ABOUT THIS EXERCISE: Transcribe every record as it stands and set the images aside.
====
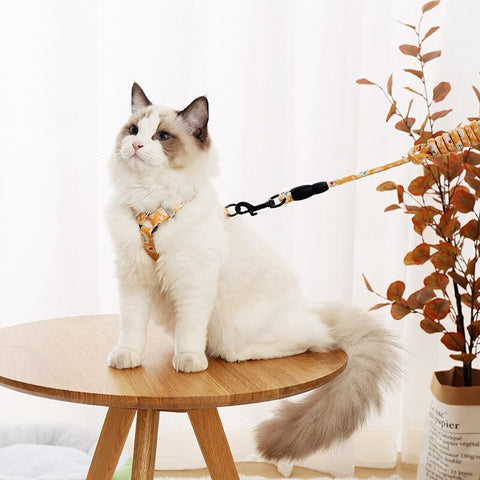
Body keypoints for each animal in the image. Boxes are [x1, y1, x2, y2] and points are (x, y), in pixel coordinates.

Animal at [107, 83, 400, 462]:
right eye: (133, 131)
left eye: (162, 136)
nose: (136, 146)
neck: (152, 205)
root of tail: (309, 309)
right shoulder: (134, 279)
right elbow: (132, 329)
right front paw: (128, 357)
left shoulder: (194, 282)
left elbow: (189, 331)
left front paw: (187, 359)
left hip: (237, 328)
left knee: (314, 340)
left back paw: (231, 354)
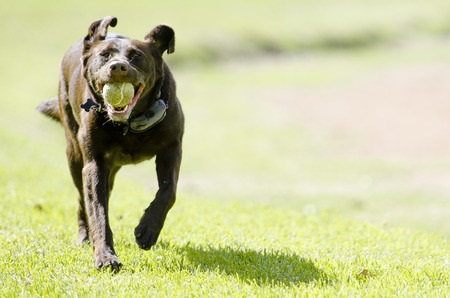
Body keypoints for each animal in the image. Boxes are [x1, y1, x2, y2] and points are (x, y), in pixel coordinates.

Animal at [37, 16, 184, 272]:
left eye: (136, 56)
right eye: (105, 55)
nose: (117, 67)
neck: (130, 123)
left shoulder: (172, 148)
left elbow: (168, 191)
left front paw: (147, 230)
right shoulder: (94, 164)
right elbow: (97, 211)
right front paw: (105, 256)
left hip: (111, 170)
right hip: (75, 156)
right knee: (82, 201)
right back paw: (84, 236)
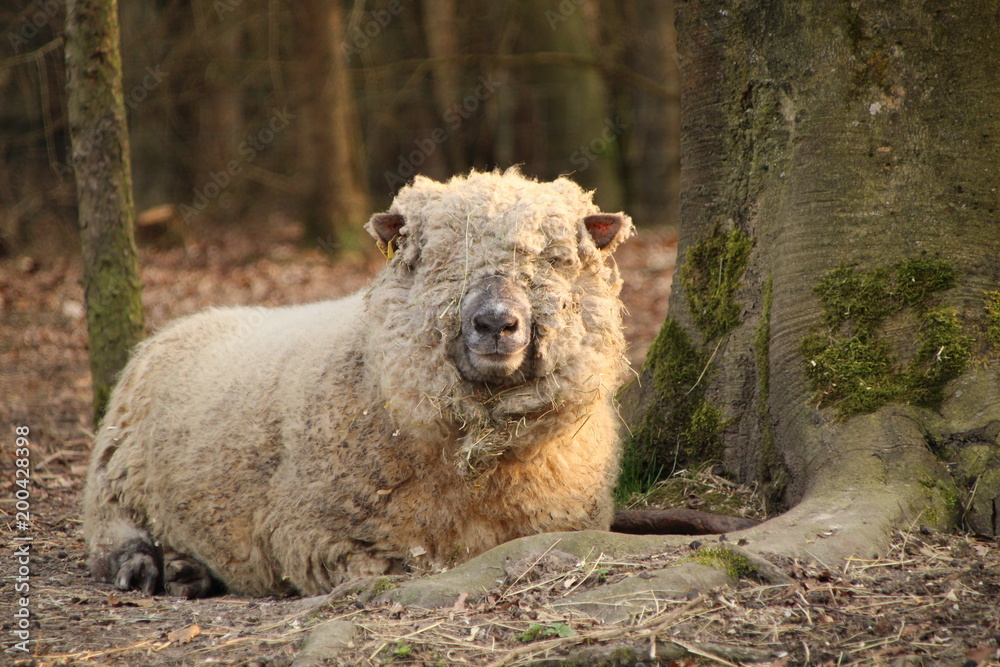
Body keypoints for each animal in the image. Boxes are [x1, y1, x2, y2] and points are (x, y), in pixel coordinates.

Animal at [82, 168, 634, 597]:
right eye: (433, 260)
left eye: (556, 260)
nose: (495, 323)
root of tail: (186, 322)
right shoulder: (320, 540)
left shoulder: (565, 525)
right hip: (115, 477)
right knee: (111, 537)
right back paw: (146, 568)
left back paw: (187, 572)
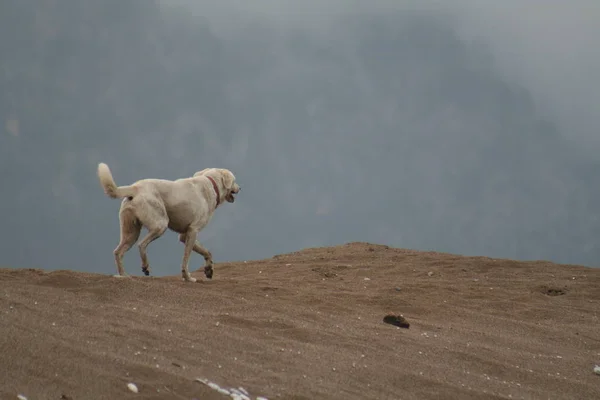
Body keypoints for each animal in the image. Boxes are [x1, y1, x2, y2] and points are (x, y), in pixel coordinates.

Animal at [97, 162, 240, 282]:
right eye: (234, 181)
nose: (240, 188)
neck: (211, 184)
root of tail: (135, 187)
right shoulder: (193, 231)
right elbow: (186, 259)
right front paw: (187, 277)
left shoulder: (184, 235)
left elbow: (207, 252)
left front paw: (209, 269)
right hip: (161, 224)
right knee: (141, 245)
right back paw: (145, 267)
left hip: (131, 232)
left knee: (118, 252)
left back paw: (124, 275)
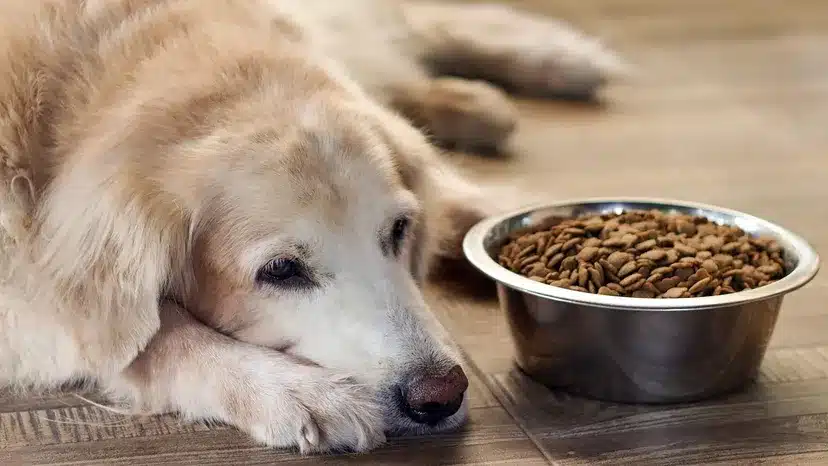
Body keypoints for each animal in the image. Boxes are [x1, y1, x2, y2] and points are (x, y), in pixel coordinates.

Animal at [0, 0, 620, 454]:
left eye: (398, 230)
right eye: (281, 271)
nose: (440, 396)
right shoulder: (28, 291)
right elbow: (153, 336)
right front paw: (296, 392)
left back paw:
====
ANSWER TO THE EXERCISE:
Body keypoints for each animal in the image. Boxes are [x1, y1, x2, y2] and points are (x, y), in pixel coordinates.

Animal at [107, 83, 400, 462]:
right eye: (133, 131)
left eye: (162, 136)
nose: (136, 146)
neck: (152, 205)
root of tail: (309, 309)
right shoulder: (134, 279)
right elbow: (132, 329)
right front paw: (128, 357)
left shoulder: (194, 282)
left elbow: (189, 331)
left front paw: (187, 359)
left hip: (237, 328)
left knee: (314, 340)
left back paw: (231, 354)
Body keypoints for each animal in the image. Boxes are [x1, y1, x2, y2] and points are (x, y), in pixel coordinates.

Animal at [37, 16, 184, 272]:
left eye: (136, 56)
right eye: (105, 55)
nose: (117, 67)
neck: (130, 123)
left shoulder: (172, 148)
left elbow: (168, 191)
left front paw: (147, 230)
right shoulder: (94, 164)
right elbow: (97, 211)
right front paw: (105, 256)
left hip: (111, 170)
right hip: (75, 156)
right knee: (82, 201)
right back paw: (84, 236)
Body keypoints for each animal in the image. Boxes are [x1, y1, x2, y2] and points are (x, y), in pixel coordinates.

Animal at [82, 168, 634, 597]:
right eye: (433, 260)
left eye: (556, 260)
nose: (495, 323)
root of tail: (186, 322)
right shoulder: (320, 540)
left shoulder: (565, 525)
right hip: (115, 477)
right knee: (111, 537)
right back paw: (146, 568)
left back paw: (187, 572)
Body keypoints for each animal in the image. Boxes are [x1, y1, x2, y2] and points are (x, y), in pixel coordinates.

Animal at [97, 162, 240, 282]:
right eye: (234, 181)
nose: (240, 188)
neck: (211, 184)
root of tail: (135, 187)
right shoulder: (193, 231)
right elbow: (186, 259)
right front paw: (187, 277)
left shoulder: (184, 235)
left elbow: (207, 252)
left front paw: (209, 269)
right hip: (161, 224)
right knee: (141, 245)
right back paw: (145, 267)
left hip: (131, 232)
left knee: (118, 252)
left back paw: (124, 275)
Body keypoints for each animal in the image. Boxes are [x1, y1, x2, y2] and points are (x, y), in pixel coordinates.

Animal at [0, 0, 620, 454]:
left eye: (398, 230)
right eye: (281, 271)
nose: (440, 396)
right shoulder: (28, 291)
right elbow: (153, 336)
right front paw: (296, 392)
left back paw:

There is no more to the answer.